Finalement, les ordonnances d'octobre 1945 reconnaissent le droit des salariés à gérer leurs propres cotisations. Cela va changer du jour au lendemain la vie de millions de travailleurs avec enfin la couverture du risque maladie, du risque vieillesse et des allocations familiales. Pour la première fois, le suivi de la femme enceinte et du nourrisson sera couvert par des prestations médicales, ce qui va pratiquement éradiquer la mortalité infantile en France. Une Sécu qui, dès ses débuts, doit se protéger des attaques venues de toutes parts.
L'hostilité est grande de certains, qui vont tenter de vider de leur contenu ces ordonnances. Ainsi, Ambroise Croizat, ministre communiste du Travail, qui fait passer des deux tiers à la moitié la proportion des représentants salariés dans les conseils d'administration des CAF. En 1967, nouvelle attaque avec la suppression de l'élection des administrateurs de la Sécu, la divisant en plusieurs «branches», mettant fin à son unicité. À partir des années 1990, l'étatisation de la Sécurité sociale commence avec la création de la contribution sociale généralisée (CSG) en 1991 et de la contribution pour le remboursement de la dette sociale (CRDS) en 1996.

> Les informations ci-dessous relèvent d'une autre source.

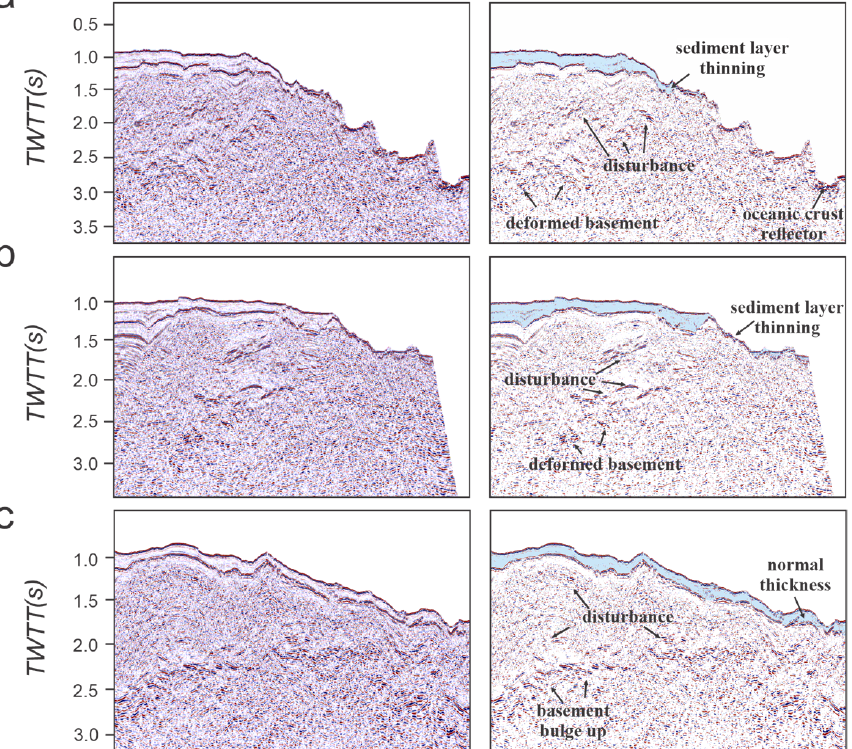
Figure 7. Deformed zones. Indicators of regional uplift: deformed basement, interrupted Pliocene– Pleistocene sediments, and disturbances within the evaporite deposition. Differential crustal vertical movement between the axial deep and the inter-trough zone. ( a ) Profile 060. ( b ) Profile 054. ( c ) Profile 050.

Les recettes de la Sécu représentent, en 2024, 644 milliards d'euros, soit 23% du PIB. Celles de l'État 250 milliards, soit 2,5 fois moins. On comprend mieux l'appétit féroce des gouvernements successifs à vouloir s'accaparer le pactole, au profit d'un système privatisé. L'impôt remplaçant la cotisation, l'étatisation rimant avec économies (déremboursement, diminution des rembour-sements de médicaments et des consultations, moins de budget pour les hôpitaux, etc.), loin du pacte social français né du programme du Conseil national de la Résistance.